EXERCISE TEXT:
===

So how do we avoid the presumption that can lead to deadly business blind spots?

I reiterate, even if we are 'old dogs' in our business environment, we need to remain open to learn new tricks, and we need to remain aware for the new tricks we need to learn. The new tricks we need to learn and adopt are the ones that will put us in full beam of the 'value provider' spotlight in the eyes of our clients.

Some suggestions:

  • Recognise that no one owns any position or space. Today's business environment is like a chess game where the value of the pieces changes at random time intervals. If we keep recognising the previous value we will soon be dead.
  • Realise that client service was long ago replaced by client satisfaction and that by client success. If we can't make a dramatic improvement to a client's business or life, we are irrelevant.
  • Provide client experience. Harley Davidson declare they do not sell motor cycles. They sell the ability for a 50 year old cost engineer to experience dressing in black leather, riding through small towns and scaring the hell out of people. What experience are you selling?
  • Be distinct or be extinct - the choice is ours. We must innovate solutions in order to achieve higher relevance for our clients and then continue to do it to lift our prospects of sustainability (through client loyalty) for our business. Cisco Systems got their 45,000 clients and customers communicating directly with each other to resolve technical problems, and they reduced their customer service costs by several hundred million dollars while increasing the level of customer satisfaction experience. Beat that type of innovation and 'distinction' creation, and you will be well on your way.

There is a lot more involved in developing a future proof service business. However, the pointers herein constitute a good place to start, and I wish you luck in their application to your service business.

===

TASK MATERIAL:
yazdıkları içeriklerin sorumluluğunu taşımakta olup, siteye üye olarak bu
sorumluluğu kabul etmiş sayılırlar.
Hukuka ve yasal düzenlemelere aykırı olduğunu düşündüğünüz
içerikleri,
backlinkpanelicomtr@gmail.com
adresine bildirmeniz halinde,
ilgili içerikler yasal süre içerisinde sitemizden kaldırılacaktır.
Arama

===

PROBLEMS TO WORK ON:
[a] In the business article, list the opening sentence of each bulleted suggestion.
[b] Write out every line of the Turkish record again, word for word and with the same line breaks.

LIST OF ANSWERS:
[a]
- Recognise that no one owns any position or space.
- Realise that client service was long ago replaced by client satisfaction and that by client success.
- Provide client experience.
- Be distinct or be extinct - the choice is ours.

[b]
yazdıkları içeriklerin sorumluluğunu taşımakta olup, siteye üye olarak bu
sorumluluğu kabul etmiş sayılırlar.
Hukuka ve yasal düzenlemelere aykırı olduğunu düşündüğünüz
içerikleri,
backlinkpanelicomtr@gmail.com
adresine bildirmeniz halinde,
ilgili içerikler yasal süre içerisinde sitemizden kaldırılacaktır.
Arama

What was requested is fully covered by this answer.